Colorado Cardiovascular Outcomes Research Consortium, Denver.
Circ Heart Fail. 2014 Jan;7(1):43-50. doi: 10.1161/CIRCHEARTFAILURE.113.000709. Epub 2013 Nov 26.
Mineralocorticoid receptor antagonists (MRA) reduce morbidity and mortality in heart failure with reduced ejection fraction but can cause hyperkalemia and acute kidney injury. Guidelines recommend measurement of serum potassium (K) and creatinine (Cr) before and serially after MRA initiation, but the extent to which this occurs is unknown.
Using electronic data from 3 health systems 2005 to 2008, we performed a retrospective review of laboratory monitoring among 490 patients hospitalized for heart failure with reduced ejection fraction who were subsequently initiated on MRA therapy. Median age at time of MRA initiation was 73 years, and 37.1% were women. Spironolactone accounted for 99.4% of MRA use. Initial ambulatory MRA dispensing occurred at hospital discharge in 70.0% of cases. In the 30 days before MRA initiation, 94.3% of patients had a K or Cr measurement. Preinitiation K was >5.0 mmol/L in 1.4% and Cr>2.5 mg/dL in 1.7%. In the 7 days after MRA initiation among patients who remained alive and out of the hospital, 46.5% had no evidence of K measurement; by 30 days, 13.6% remained untested. Patient factors explained a small portion of postinitiation K testing (c-statistic, 0.67).

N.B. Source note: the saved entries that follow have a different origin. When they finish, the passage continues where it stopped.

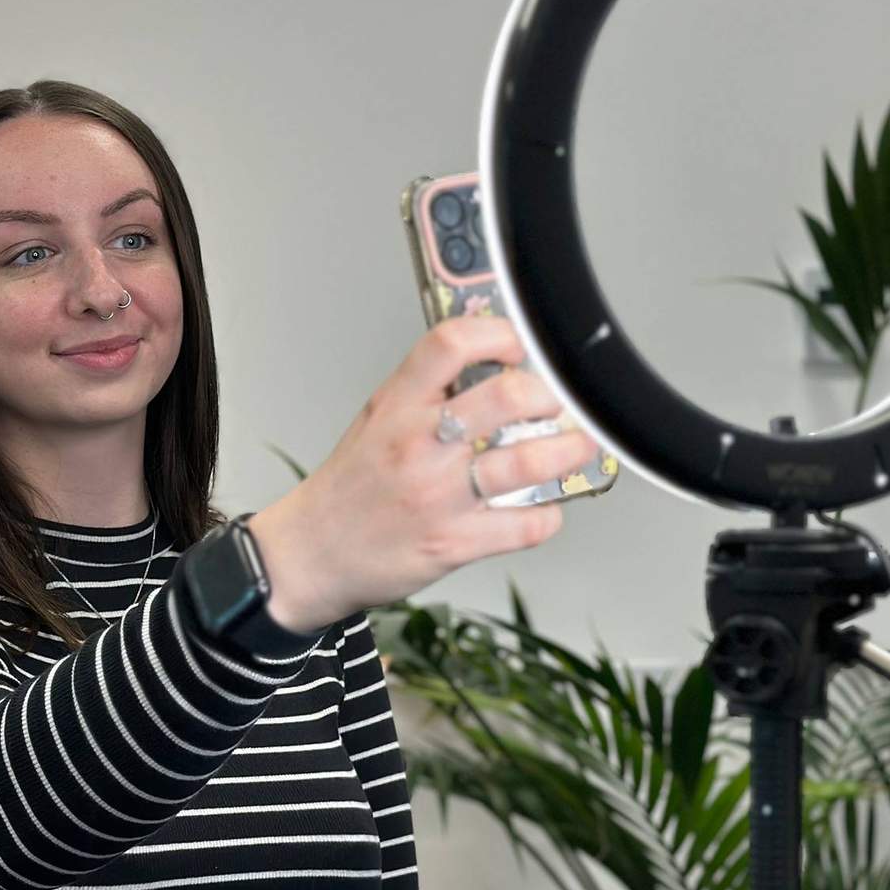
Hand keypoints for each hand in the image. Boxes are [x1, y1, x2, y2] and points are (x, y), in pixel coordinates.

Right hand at [248, 314, 602, 631]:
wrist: (312, 554)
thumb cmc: (348, 488)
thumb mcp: (374, 422)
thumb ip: (424, 394)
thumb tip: (485, 366)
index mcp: (396, 407)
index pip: (451, 345)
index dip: (498, 335)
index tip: (517, 348)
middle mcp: (418, 445)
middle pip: (507, 397)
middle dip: (549, 396)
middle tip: (555, 403)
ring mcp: (438, 495)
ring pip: (528, 461)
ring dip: (569, 451)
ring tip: (576, 446)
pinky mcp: (454, 542)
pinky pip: (524, 525)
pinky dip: (548, 515)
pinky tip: (543, 507)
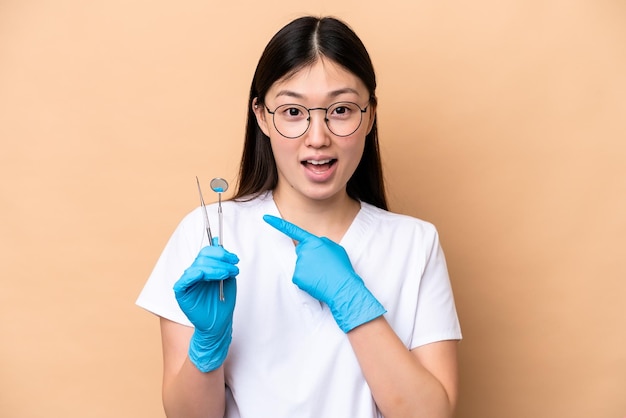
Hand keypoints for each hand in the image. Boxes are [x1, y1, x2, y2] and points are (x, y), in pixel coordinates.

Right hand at [173, 239, 238, 371]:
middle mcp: (194, 273)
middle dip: (221, 260)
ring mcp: (188, 282)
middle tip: (233, 267)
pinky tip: (203, 274)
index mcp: (204, 268)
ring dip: (215, 268)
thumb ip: (223, 262)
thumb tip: (219, 242)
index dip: (221, 253)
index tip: (234, 259)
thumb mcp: (228, 279)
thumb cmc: (222, 303)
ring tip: (227, 274)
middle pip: (203, 257)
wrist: (219, 324)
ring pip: (198, 266)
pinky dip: (194, 274)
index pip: (207, 252)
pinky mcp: (181, 292)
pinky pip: (184, 280)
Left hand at [263, 215, 385, 332]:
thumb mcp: (335, 248)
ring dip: (310, 270)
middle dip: (309, 257)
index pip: (293, 230)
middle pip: (301, 252)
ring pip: (301, 266)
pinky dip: (307, 280)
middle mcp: (304, 251)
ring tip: (322, 274)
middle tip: (322, 266)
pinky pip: (300, 277)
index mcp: (314, 241)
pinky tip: (317, 282)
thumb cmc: (341, 268)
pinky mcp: (297, 276)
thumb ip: (322, 243)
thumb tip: (313, 247)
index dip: (278, 224)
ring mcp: (299, 264)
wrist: (343, 287)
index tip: (265, 218)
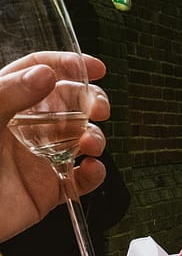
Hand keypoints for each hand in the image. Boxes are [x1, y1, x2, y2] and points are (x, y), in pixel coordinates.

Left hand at [0, 52, 108, 241]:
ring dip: (96, 137)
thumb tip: (46, 74)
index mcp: (6, 104)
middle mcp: (26, 128)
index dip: (68, 65)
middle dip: (91, 102)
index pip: (39, 72)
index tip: (95, 68)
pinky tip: (91, 169)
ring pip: (82, 139)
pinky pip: (82, 180)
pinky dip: (95, 174)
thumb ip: (9, 93)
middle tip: (99, 108)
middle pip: (70, 103)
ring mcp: (41, 158)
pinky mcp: (50, 190)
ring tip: (91, 144)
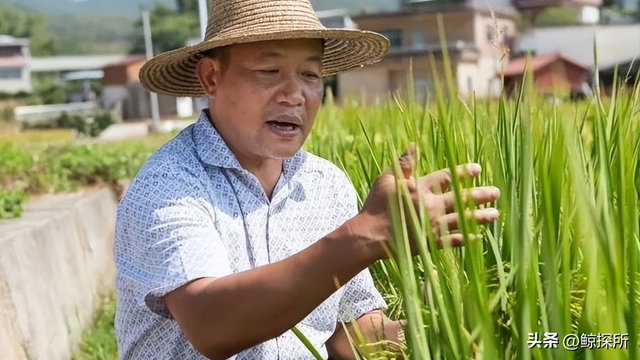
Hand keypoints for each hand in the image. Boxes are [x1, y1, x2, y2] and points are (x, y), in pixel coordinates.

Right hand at [356, 143, 500, 258]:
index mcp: (420, 188)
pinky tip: (479, 235)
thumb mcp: (386, 179)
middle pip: (461, 198)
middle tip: (496, 192)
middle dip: (481, 194)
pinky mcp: (431, 242)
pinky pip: (454, 240)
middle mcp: (431, 205)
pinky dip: (467, 238)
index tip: (477, 169)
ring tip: (495, 214)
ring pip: (463, 219)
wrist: (371, 235)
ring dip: (481, 216)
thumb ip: (403, 163)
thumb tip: (413, 145)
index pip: (447, 177)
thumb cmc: (376, 206)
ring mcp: (433, 225)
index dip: (463, 172)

Although laboratory monitoring before MRA initiation for heart failure with reduced ejection fraction is common, laboratory monitoring after MRA initiation frequently does not meet guideline recommendations, even in patients at higher risk for complications. Quality improvement efforts that encourage the use of MRA should also include mechanisms to address recommended monitoring.
醛固酮受体拮抗剂(MRA)可降低射血分数降低的心力衰竭患者的发病率和死亡率,但可导致高钾血症和急性肾损伤。指南建议在开始使用 MRA 之前和之后连续测量血清钾(K)和肌酐(Cr),但这种情况发生的程度尚不清楚。
使用 2005 年至 2008 年三个健康系统的电子数据,我们对 490 例因射血分数降低的心力衰竭住院并随后开始接受 MRA 治疗的患者进行了实验室监测的回顾性研究。开始使用 MRA 的中位年龄为 73 岁,37.1%为女性。螺内酯占 MRA 使用率的 99.4%。初始门诊 MRA 配药在 70.0%的病例中发生在出院时。在开始使用 MRA 之前的 30 天内,94.3%的患者有 K 或 Cr 测量值。在开始使用 MRA 之前,有 1.4%的患者 K 值>5.0mmol/L,有 1.7%的患者 Cr 值>2.5mg/dL。在开始使用 MRA 后 7 天内仍存活且未住院的患者中,有 46.5%的患者没有 K 测量值的证据;到 30 天时,仍有 13.6%的患者未进行检测。患者因素仅能解释部分开始使用 MRA 后进行 K 检测的情况(C 统计量为 0.67)。
尽管心力衰竭患者在开始使用 MRA 之前进行实验室监测很常见,但在开始使用 MRA 之后,实验室监测通常不符合指南建议,即使是在并发症风险较高的患者中也是如此。鼓励使用 MRA 的质量改进措施还应包括解决建议监测的机制。